Senate debates
Tuesday, 17 March 2009
Fair Work Bill 2008
In Committee
7:51 pm
Joe Ludwig (Queensland, Australian Labor Party, Manager of Government Business in the Senate) Share this | Hansard source
You on the other side made it out to be such a significant issue. I was just merely correcting the record to point out to you that from our perspective it is just simply sorting through the provisions to ensure that the Fair Work Bill provided both the flexibility and the balance that Work Choices did not have.
And turning to some of the questions that have been raised, such as whether AWAs would be allowed to exist under this regime for longer than the previous regime, the government has made commitments that all existing types of agreements will continue to operate until they are terminated or replaced by the parties. As for the question of how long particular instruments will operate, that is one for the parties themselves. The details of how transitional instruments will be dealt with will be in the transitional and consequential bill to be tabled shortly.
In respect of the question about the circumstances in which a union cannot be involved in collective bargaining, unless they choose not to be involved of course, it is when the employees decide that they do not want the union to represent them in collective bargaining. At the end of the day it really is the employees who determine who the bargaining representatives will be.
In respect of matters that are raised in relation to what perhaps we could more broadly call the definition of employees’ records, the general question seems to be around the information on matters such as criminal records, garnishee orders and disciplinary matters. The definition of an employee record is the definition from the Privacy Act. It could include these things but, subject to important conditions and amendments, the government is moving to protect the use of information. There are four things that should be noted. First, a union can only access records that are directly relevant to a breach that affects or relates to a union member, and I note that the government has distributed amendments imposing the requirement that the record must be directly relevant.
Second, the government is also moving amendments that mean a union official cannot require an employer to produce documents or records if to do so would contravene a law of the Commonwealth or a state or territory. As set out in the supplementary explanatory memorandum, an example of how this would operate is section 58 of the Child Support (Registration and Collection) Act 1988, which would mean that the information about deductions from an employee’s wages for child support could not be divulged.
Third, the Privacy Act 1988 will apply to information collected by a permit holder and, finally, the government is also moving an amendment to provide strong and unprecedented protections for information collected by a permit holder. This amendment would prohibit a person from disclosing information—not just personal information—acquired by a permit holder exercising a right of entry for purposes other than rectifying the breach. This of course would mean that, even if the permit holder were able to access such information they would face substantial penalties—anything in the order of a maximum penalty of $6,600 for an individual or $33,000 for a union—plus automatic loss of a permit if found to have contravened a provision. This government does take the issue of privacy seriously.

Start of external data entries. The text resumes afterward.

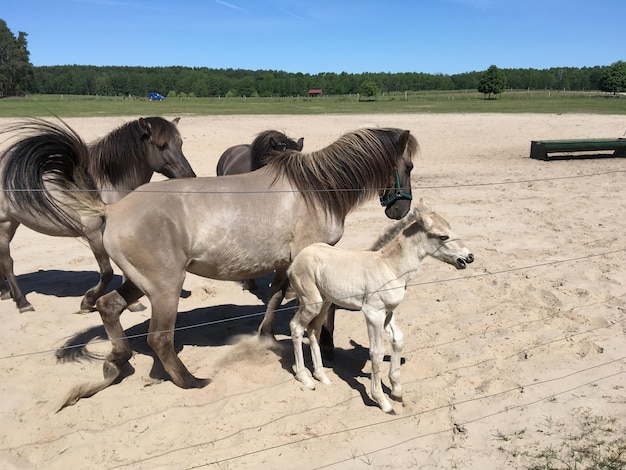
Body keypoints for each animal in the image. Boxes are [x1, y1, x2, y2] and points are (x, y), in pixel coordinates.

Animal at [0, 117, 195, 314]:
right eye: (162, 145)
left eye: (180, 143)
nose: (189, 176)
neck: (105, 184)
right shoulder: (93, 233)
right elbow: (107, 271)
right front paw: (87, 302)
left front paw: (132, 304)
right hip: (5, 224)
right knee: (7, 262)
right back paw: (23, 302)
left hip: (12, 223)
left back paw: (5, 293)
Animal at [48, 126, 416, 410]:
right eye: (409, 165)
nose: (400, 210)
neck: (316, 190)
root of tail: (113, 209)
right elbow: (323, 310)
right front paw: (325, 345)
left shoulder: (287, 265)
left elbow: (275, 298)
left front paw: (267, 337)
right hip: (165, 287)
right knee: (159, 338)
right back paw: (189, 380)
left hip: (140, 283)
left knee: (109, 307)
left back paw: (116, 362)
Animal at [288, 200, 472, 414]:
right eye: (443, 236)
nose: (468, 257)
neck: (390, 267)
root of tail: (294, 263)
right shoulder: (373, 314)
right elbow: (376, 353)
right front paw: (382, 401)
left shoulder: (388, 312)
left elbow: (398, 340)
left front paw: (397, 391)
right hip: (312, 302)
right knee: (296, 327)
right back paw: (305, 379)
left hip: (325, 303)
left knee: (313, 331)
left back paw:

Another question—and I take it to be a more flippant question—was: how many amendments are there as a percentage of the bill? I do not know the precise number. I do know that there are fewer than the 337 amendments that were made to Work Choices. In addition, will there be new enterprise awards in the Forward with Fairness Bill? No, but there will be special provisions dealing with the situation of franchisees in the transitional bill which will be introduced later in the week.